De koelte van de bossen heerst in de zalen van de Londense National Gallery waar Russian Landscape in the age of Tolstoy tentoongesteld is. Zonder verwijl wordt de bezoeker midden in het onderwerp gegooid, de centrale zaal met de monumentale woudlandschappen van Ivan Shishkin (1832-1898). Hoewel hij er een doek van 1,65 op 2,52 meter voor veil had, overstijgt zijn Mastboombosje de lijst ruimschoots, zodat men er zich door verzwolgen waant. En dat was nu precies Shishkins bedoeling: ‘Rusland is te groot om zich in de lijst te laten duwen.’

In 1865 had Shishkin zich stilistisch bijgeschoold in het internationale kunstcentrum Düsseldorf û waar Andreas en Oswald Achenbach de toon aangaven. Bij zijn terugkeer in Sint-Petersburg kreeg hij algauw de bijnaam ‘boekhouder van de bladeren’ opgespeld, zo pijnlijk nauwkeurig ging hij te werk. Dit alles in zijn atelier nog wel, niet en plein air zoals zijn meer vooruitstrevende Franse tijdgenoten in Barbizon, in het woud van Fontainebleau, hadden voorgedaan, met een vrijere penseelstreek en een grotere unificatie van het kleurenpalet dan Shishkin nodig achtte.

Na een eeuwenlange traditie van iconen- en hofschilderkunst vatte Alexei Venetsianov (1780-1847) als eerste het hoofdstuk van de Russische landschapsschilderkunst aan.
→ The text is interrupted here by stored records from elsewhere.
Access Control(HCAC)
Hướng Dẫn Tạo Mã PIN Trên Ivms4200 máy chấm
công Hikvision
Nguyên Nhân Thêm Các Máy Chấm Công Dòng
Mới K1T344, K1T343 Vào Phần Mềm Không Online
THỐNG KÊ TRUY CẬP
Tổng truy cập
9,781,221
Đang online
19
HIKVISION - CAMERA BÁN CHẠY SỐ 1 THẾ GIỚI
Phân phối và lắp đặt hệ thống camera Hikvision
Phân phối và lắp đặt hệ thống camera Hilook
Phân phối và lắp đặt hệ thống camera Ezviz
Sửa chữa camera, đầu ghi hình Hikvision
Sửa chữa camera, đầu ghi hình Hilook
Hij brak zijn succesvolle carrière in Sint-Petersburg af en trok zich terug op zijn buitengoed om er de boerenslaven op het platteland te schilderen. Zijn idealistische visie, gevoed door modellen uit de vroege Renaissance en ook door de Duitse romantische schilder Philipp Otto Runge, bevat al de kiemen van het realisme, en vond heel wat navolgers. Onder hen, de slaaf Grigori Soroka (1823-1864), leerling van Venetsianov die hem ook tevergeefs probeerde vrij te kopen bij zijn meester. Later betrokken bij een opstand van boerenslaven werd Soroka veroordeeld tot een lijfstraf. Liever dan de vernedering te ondergaan, pleegde hij zelfmoord. De onder een gouden ‘Italiaanse’ hemel gesitueerde bootscène van Soroka ademt de idealistische toon en het prille realisme van zijn meester uit, die hij hier minstens evenaarde ( Vissers, 1840).

Behalve Shishkin in de middenzaal, hebben nog twee andere landschapsschilders recht op een volledige zaal. Arkhip Kuindzhi (1842-1910) schilderde zich in de gunst van een breed publiek met onberoerde, weidse landschappen vol speciale effecten van licht en ruimte. Een knap stilist. Isaak Levitan (1860-1900) ten slotte, absorbeerde de revolutionaire verandering van de Barbizon-schilders goeddeels, zonder daarom zijn monumentale landschappen ‘en plein air’ te schilderen. (Het klimaat in Rusland liet dat overigens niet altijd toe.) In zijn suggestieve landschappen, geborsteld met een vrije penseeltoets en grote aandacht voor de structuur van het landschap, voor het spel van licht en kleur, wilde Levitan de ’toeschouwers raken tot in het diepste van hun ziel’.

Te oordelen naar de dichte drommen (veel schoolkinderen) die zich dagelijks in het Tretyakovmuseum in Moskou verdringen voor Levitans Vladimirka-weg, slaagde hij in zijn opdracht. Nu is de ‘Vladimirka-weg’ niet zomaar een schilderij van zomaar een modderige, barre weg. Het is de weg naar Siberië, die vele bannelingen namen en waarvan er slechts weinigen terugkwamen. Aldus is het ook een van de hoofdwegen naar het einde van de droom van puurheid, het tijdperk van de onttovering waarmee schilders van het kaliber Tuymans de confrontatie aangaan.